Auxiliary Space: This too depends on sorting algorithm. The auxiliary space is O(n) for merge sort and O(1) for Heap Sort.
Solution 2: Using hash-table
Approach: This problem can be solved efficiently by using the technique of hashing. Use a hash_map to check for the current array value x(let), if there exists a value target_sum-x which on adding to the former gives target_sum. This can be done in constant time.
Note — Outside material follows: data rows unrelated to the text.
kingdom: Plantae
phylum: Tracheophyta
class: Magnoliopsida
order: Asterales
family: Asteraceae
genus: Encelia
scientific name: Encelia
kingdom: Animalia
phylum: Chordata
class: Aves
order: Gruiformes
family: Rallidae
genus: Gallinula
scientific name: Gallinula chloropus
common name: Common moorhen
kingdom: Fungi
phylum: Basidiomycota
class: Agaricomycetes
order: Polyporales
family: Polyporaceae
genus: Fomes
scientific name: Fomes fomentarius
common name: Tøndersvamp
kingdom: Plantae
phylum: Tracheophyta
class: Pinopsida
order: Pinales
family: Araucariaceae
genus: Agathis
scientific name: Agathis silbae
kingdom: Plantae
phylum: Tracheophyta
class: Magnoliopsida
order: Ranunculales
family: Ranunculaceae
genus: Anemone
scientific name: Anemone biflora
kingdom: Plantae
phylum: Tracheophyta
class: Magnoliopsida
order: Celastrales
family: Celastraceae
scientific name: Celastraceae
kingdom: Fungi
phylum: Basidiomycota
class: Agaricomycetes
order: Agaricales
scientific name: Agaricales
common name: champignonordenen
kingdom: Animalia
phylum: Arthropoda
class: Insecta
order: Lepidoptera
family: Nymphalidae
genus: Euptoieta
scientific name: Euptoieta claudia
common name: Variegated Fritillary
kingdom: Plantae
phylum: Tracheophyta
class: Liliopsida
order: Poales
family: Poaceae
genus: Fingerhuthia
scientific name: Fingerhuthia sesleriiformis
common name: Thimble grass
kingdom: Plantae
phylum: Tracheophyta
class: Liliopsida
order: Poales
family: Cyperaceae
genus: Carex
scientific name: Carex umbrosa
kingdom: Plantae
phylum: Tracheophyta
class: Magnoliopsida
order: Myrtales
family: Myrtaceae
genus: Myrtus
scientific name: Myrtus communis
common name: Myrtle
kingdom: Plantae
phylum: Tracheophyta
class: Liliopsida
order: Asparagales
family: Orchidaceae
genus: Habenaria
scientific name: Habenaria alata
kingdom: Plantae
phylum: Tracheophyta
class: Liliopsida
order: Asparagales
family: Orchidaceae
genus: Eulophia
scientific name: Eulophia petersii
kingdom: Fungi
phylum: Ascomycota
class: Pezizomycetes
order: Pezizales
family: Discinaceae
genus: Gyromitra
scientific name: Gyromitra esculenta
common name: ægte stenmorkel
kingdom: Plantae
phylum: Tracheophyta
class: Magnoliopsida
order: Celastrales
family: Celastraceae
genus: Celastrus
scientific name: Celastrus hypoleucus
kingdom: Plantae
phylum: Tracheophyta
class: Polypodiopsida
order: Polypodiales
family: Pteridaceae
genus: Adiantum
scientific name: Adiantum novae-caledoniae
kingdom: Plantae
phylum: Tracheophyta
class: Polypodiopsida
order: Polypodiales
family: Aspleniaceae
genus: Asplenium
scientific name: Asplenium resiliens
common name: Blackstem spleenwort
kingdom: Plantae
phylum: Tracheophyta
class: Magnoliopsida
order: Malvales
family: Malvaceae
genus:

Let’s look at the following example.
arr[] = {0, -1, 2, -3, 1}
sum = -2
Now start traversing:
Step 1: For ‘0’ there is no valid number ‘-2’ so store ‘0’ in hash_map.
Step 2: For ‘-1’ there is no valid number ‘-1’ so store ‘-1’ in hash_map.
Step 3: For ‘2’ there is no valid number ‘-4’ so store ‘2’ in hash_map.
Step 4: For ‘-3’ there is no valid number ‘1’ so store ‘-3’ in hash_map.
Step 5: For ‘1’ there is a valid number ‘-3’ so answer is 1, -3
Algorithm:
- Initialize an empty hash table s.
- Do following for each element A[i] in A[]
- If s[x – A[i]] is set then print the pair (A[i], x – A[i])
- Insert A[i] into s.
function twoSum(nums: number[], target: number): number[] {
const hash: Record<number, number> = {};
const length = nums.length;
for (let i = 0; i < length; i += 1) {
const n = nums[i];
if (hash[target - n] !== undefined) {
return [hash[target - n], i];
}
if (!hash[n]) {
hash[n] = i;
}
}
return [];
}
let A = [1, 4, 45, 6, 10, 8];
let n = 16;
console.log(twoSum(A, n));
Output
[3, 4]
Time Complexity: O(n).
As the whole array is needed to be traversed only once.
Space Complexity: O(n).
A hash map has been used to store array elements.
Note: If the range of numbers includes negative numbers then also it will work fine.